The Town Where I Grew Up

I grew up in a place where everyone knew everyone, which sounds like warmth until you understand what that means for a queer kid. It means every adult has a relationship with your parents. It means the pastor knows your family and the teachers know your family and the families of everyone you might confide in know your family. It means the network of connection that provides genuine community in small towns also functions as a surveillance structure for anything that deviates from the expected. I knew I was queer before I had language for it. What I didn't know was that there was a world where being queer was ordinary. I had no evidence that such a world existed within reach. The internet changed that.

What Discovery Actually Looked Like

The first time I encountered queer community online I was fourteen and using the family computer in a room with a clear line of sight to the hallway. I had stumbled onto a forum—not through any particularly intentional search, but through the way the early internet took you from one place to another through associative links. The people in that forum were talking about their lives in ways I had never seen modeled. They were out. They were funny. They were making plans for weekends and complaining about their jobs and describing relationships that sounded like things I might someday want. They were present in a way that proved the world I couldn't see from where I was actually existed. That was the whole thing. Just proof. Just evidence that there was somewhere to go.

What Isolation Does to Identity

Growing up queer in a community with no visible queer life creates a specific developmental challenge. Identity formation in adolescence is partially mimetic—you figure out who you might be by seeing versions of possible selves in the people around you. When none of those people represent the identity you're developing, you build from nothing, which is possible but much harder. Research from the Williams Institute at UCLA School of Law found that LGBTQ+ youth in rural areas reported significantly higher rates of suicidal ideation than LGBTQ+ youth in urban areas, with the discrepancy largely explained by social isolation and lack of access to affirming community rather than by any intrinsic feature of rural life. The geography matters because community matters, and community is not evenly distributed. A study from the Trevor Project found that LGBTQ+ youth who reported having at least one accepting adult in their life—online or in person—showed dramatically lower rates of suicidal behavior than those who reported no accepting adults. The intervention didn't have to be significant or sustained. Presence mattered.

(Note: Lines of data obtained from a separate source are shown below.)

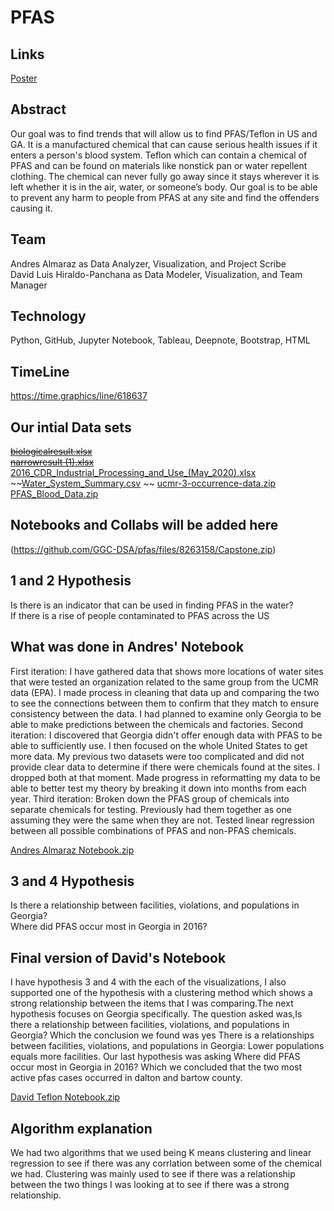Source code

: # PFAS
## Links

[Poster](https://github.com/GGC-DSA/pfas/files/8636794/CREATE.Poster.pdf)


## Abstract 
Our goal was to find trends that will allow us to find PFAS/Teflon in US and GA. It is a manufactured chemical that can cause serious health issues if it enters a person's blood system. Teflon which can contain a chemical of PFAS and can be found on materials like nonstick pan or water repellent clothing. The chemical can never fully go away since it stays wherever it is left whether it is in the air, water, or someone’s body. Our goal is to be able to prevent any harm to people from PFAS at any site and find the offenders causing it.

## Team
Andres Almaraz as Data Analyzer, Visualization, and Project Scribe  
David Luis Hiraldo-Panchana as Data Modeler, Visualization, and Team Manager

## Technology
Python, GitHub, Jupyter Notebook, Tableau, Deepnote, Bootstrap, HTML


## TimeLine 
https://time.graphics/line/618637

## Our intial Data sets 
~~[biologicalresult.xlsx](https://github.com/GGC-DSA/pfas/files/8076303/biologicalresult.xlsx)~~  
~~[narrowresult (1).xlsx](https://github.com/GGC-DSA/pfas/files/8076304/narrowresult.1.xlsx)~~  
[2016_CDR_Industrial_Processing_and_Use_(May_2020).xlsx](https://github.com/GGC-DSA/pfas/files/8076312/2016_CDR_Industrial_Processing_and_Use_.May_2020.xlsx)  
~~[Water_System_Summary.csv](https://github.com/GGC-DSA/pfas/files/8076308/Water_System_Summary.csv)  ~~
[ucmr-3-occurrence-data.zip](https://github.com/GGC-DSA/pfas/files/8076314/ucmr-3-occurrence-data.zip)  
[PFAS_Blood_Data.zip](https://github.com/GGC-DSA/pfas/files/8608164/PFAS_Blood_Data.zip)

## Notebooks and Collabs will be added here
(https://github.com/GGC-DSA/pfas/files/8263158/Capstone.zip)

## 1 and 2 Hypothesis
Is there is an indicator that can be used in finding PFAS in the water?  
If there is a rise of people contaminated to PFAS across the US

## What was done in Andres' Notebook
First iteration: I have gathered data that shows more locations of water sites that were tested an organization related to the same group from the UCMR data (EPA). I made process in cleaning that data up and comparing the two to see the connections between them to confirm that they match to ensure consistency between the data. I had planned to examine only Georgia to be able to make predictions between the chemicals and factories.
Second iteration: I discovered that Georgia didn't offer enough data with PFAS to be able to sufficiently use. I then focused on the whole United States to get more data. My previous two datasets were too complicated and did not provide clear data to determine if there were chemicals found at the sites. I dropped both at that moment. Made progress in reformatting my data to be able to better test my theory by breaking it down into months from each year.
Third iteration: Broken down the PFAS group of chemicals into separate chemicals for testing. Previously had them together as one assuming they were the same when they are not. Tested linear regression between all possible combinations of PFAS and non-PFAS chemicals.

[Andres Almaraz Notebook.zip](https://github.com/GGC-DSA/pfas/files/8173448/Andres.Almaraz.Notebook.zip)

## 3 and 4 Hypothesis
Is there a relationship between facilities, violations, and populations in Georgia?  
Where did PFAS occur most in Georgia in 2016?

## Final version of David's Notebook
I have hypothesis 3 and 4 with the each of the visualizations, I also supported one of the hypothesis with a clustering method which shows a strong relationship between the items that I was comparing.The next hypothesis focuses on Georgia specifically. The question asked was,Is there a relationship between facilities, violations, and populations in Georgia? Which the conclusion we found was yes There is a relationships between facilities, violations, and populations in Georgia: Lower populations equals more facilities.
Our last hypothesis was asking Where did PFAS occur most in Georgia in 2016? Which we concluded that the two most active pfas cases occurred in dalton and bartow county.

[David Teflon Notebook.zip](https://github.com/GGC-DSA/pfas/files/8172962/David.Teflon.Notebook.zip)

## Algorithm explanation
We had two algorithms that we used being K means clustering and linear regression to see if there was any corrlation between some of the chemical we had. Clustering was mainly used to see if there was a relationship between the two things I was looking at to see if there was a strong relationship.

The Internet Was My First Mirror

What online community gave me before anything else was reflective function—the experience of being seen by people who were like me, which made it possible to see myself more clearly. The shame that had accumulated around my identity began to have somewhere to be placed that wasn't just inside me. Other people had felt it. Other people had moved through it. Other people were on the other side. That is not nothing. For many queer people who grew up in small towns, online community is not a substitute for the real thing. It is the real thing. It was the first place the identity could exist without being hidden, and for some people it is what kept them alive long enough to eventually be somewhere else.

The Town I Now Live In

I live in a city now. I have queer friends and queer community and the ordinary experience of being visible without it requiring courage. I am aware that this is not universal, that in many places in the world and in this country the situation I grew up in is still current reality for many people. When I hear adults dismiss online community as less-than—as a pale substitute for real connection, as something young people use because they can't handle the real world—I think about fourteen-year-old me in front of the family computer, and what proof looked like, and what it cost to not have it, and what happened when I finally found it. The internet was my first community. It was more real than most of what surrounded me, because it was the first place I was actually there.